**Written exercise**
Please print every line of text in the data below word for word, leaving out the pictures.

#####

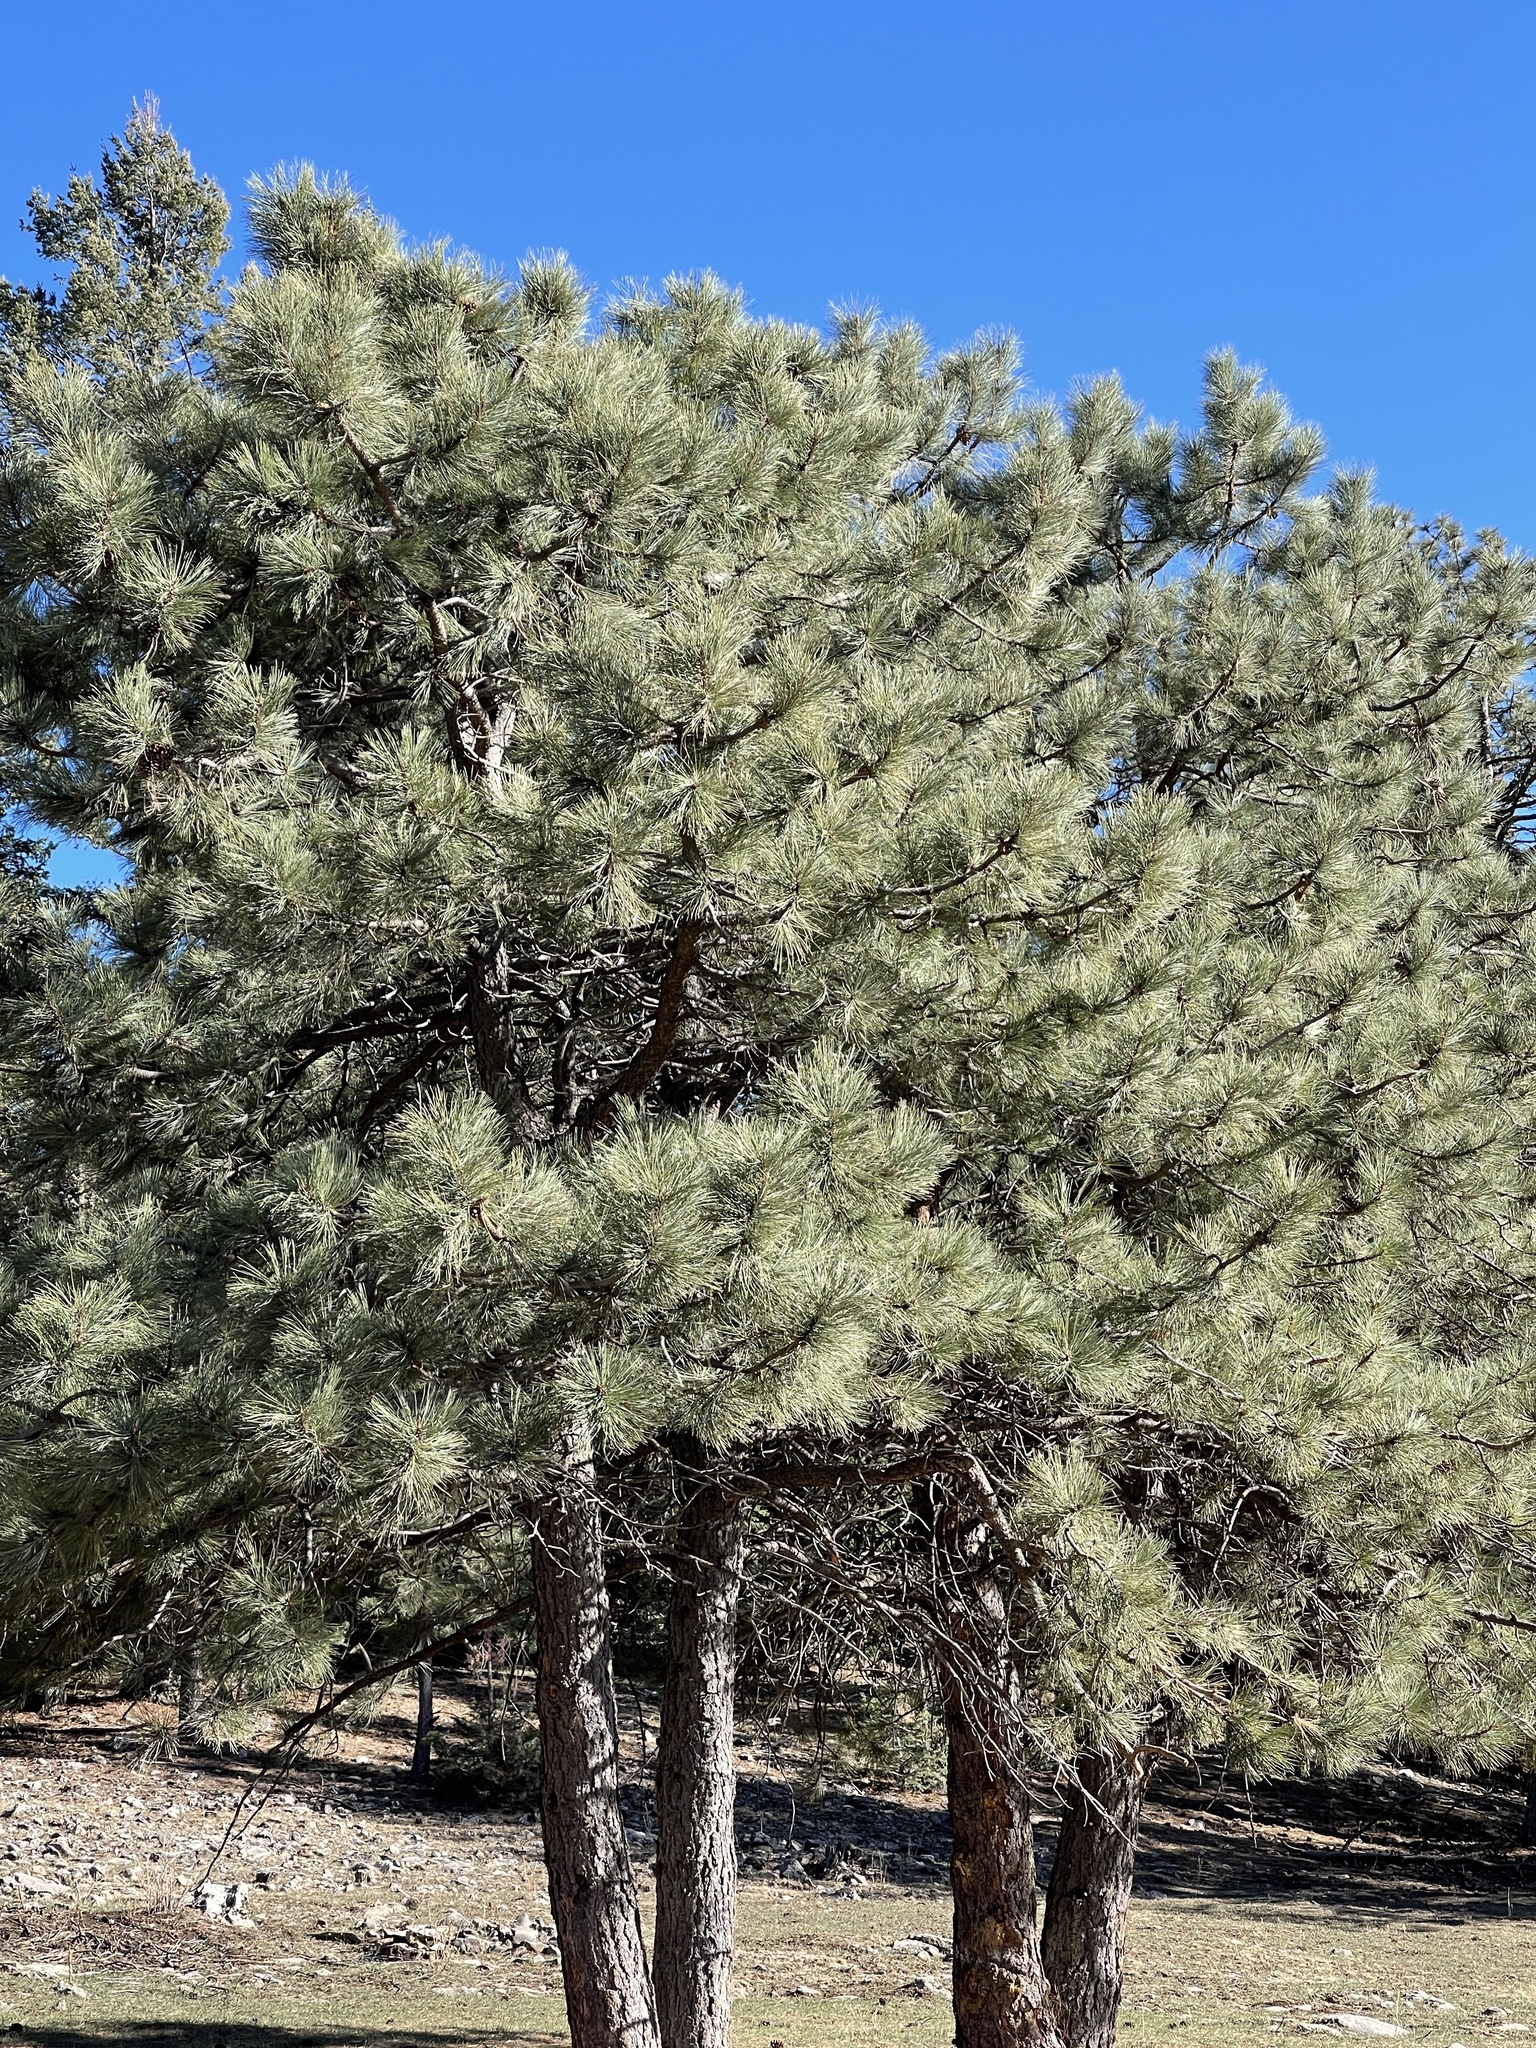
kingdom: Plantae
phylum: Tracheophyta
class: Pinopsida
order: Pinales
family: Pinaceae
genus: Pinus
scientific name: Pinus ponderosa
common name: Western yellow-pine
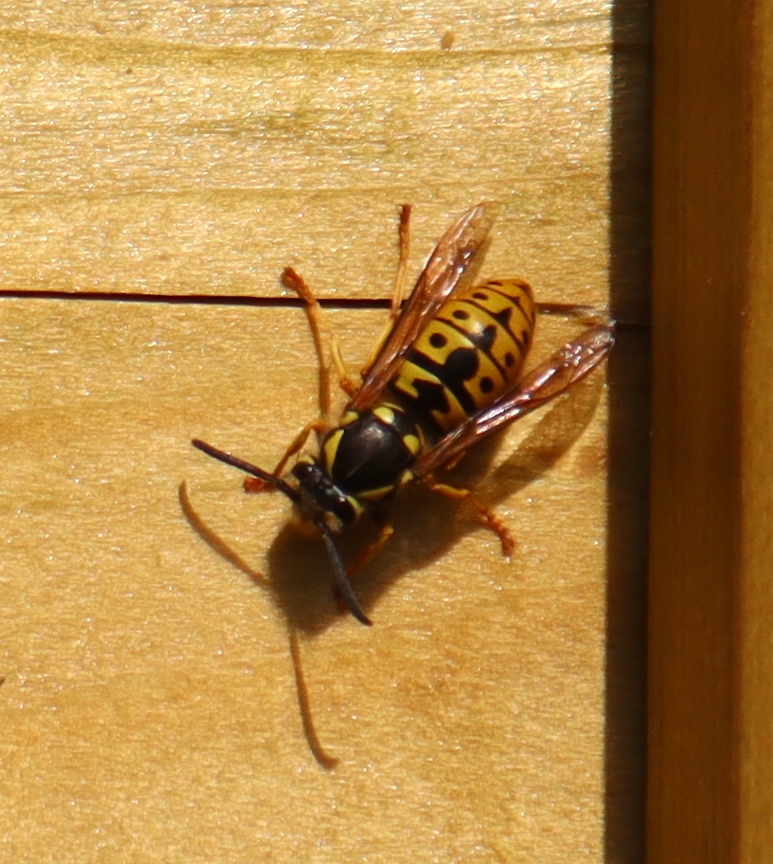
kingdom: Animalia
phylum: Arthropoda
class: Insecta
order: Hymenoptera
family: Vespidae
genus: Vespula
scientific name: Vespula germanica
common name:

#####

**Exercise response**
kingdom: Plantae
phylum: Tracheophyta
class: Pinopsida
order: Pinales
family: Pinaceae
genus: Pinus
scientific name: Pinus ponderosa
common name: Western yellow-pine
kingdom: Animalia
phylum: Arthropoda
class: Insecta
order: Hymenoptera
family: Vespidae
genus: Vespula
scientific name: Vespula germanica
common name:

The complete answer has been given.